Vodka
Once you start to delve into the world of vodka, you’ll find a fascinating product with bags of history and a wide range of styles and flavours. The raw material used has a big effect on a finished vodka’s taste, as does the mind-boggling variety of herbs, spices and fruits used as flavourings.
A traditional vodka-producing column still
Vodka’s origins lie in either Russia or Poland more than 1,000 years ago. There is no definitive evidence as to who was first, but what is certain is that commercial distillation flourished in both countries in the 15th and 16th centuries.
Early vodkas were pot-distilled and flavoured with herbs, spices and honey to disguise their more unpalatable impurities. These vodkas were considered to have medicinal properties: the Polish physician Stefan Falimierz, writing in his 1534 treatise On Herbs & Their Potency, noted that vodka helped to ‘increase fertility and awaken lust’.

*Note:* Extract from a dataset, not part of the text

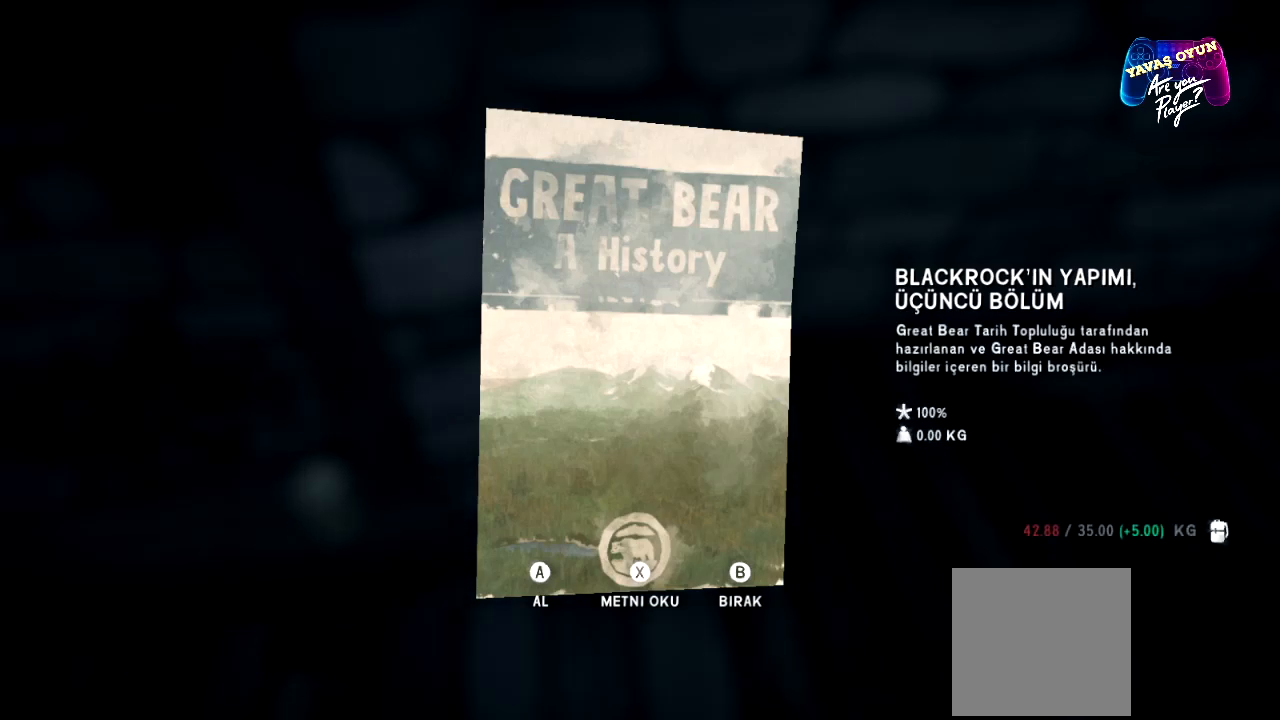
{"buttons": [], "left_stick": "center", "right_stick": "center", "events": []}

The emphasis on creating a ‘pure’ vodka was a factor even then, and it continues to this day. Purification processes are crucial to a vodka’s individuality, with much focus placed on the number of distillations or the method of filtration. Filtration may take place through a variety of substances designed to strip further impurities from the liquid, most commonly activated charcoal, but also quartz sand, Herkimer crystals, seaweed, silver and lava rock.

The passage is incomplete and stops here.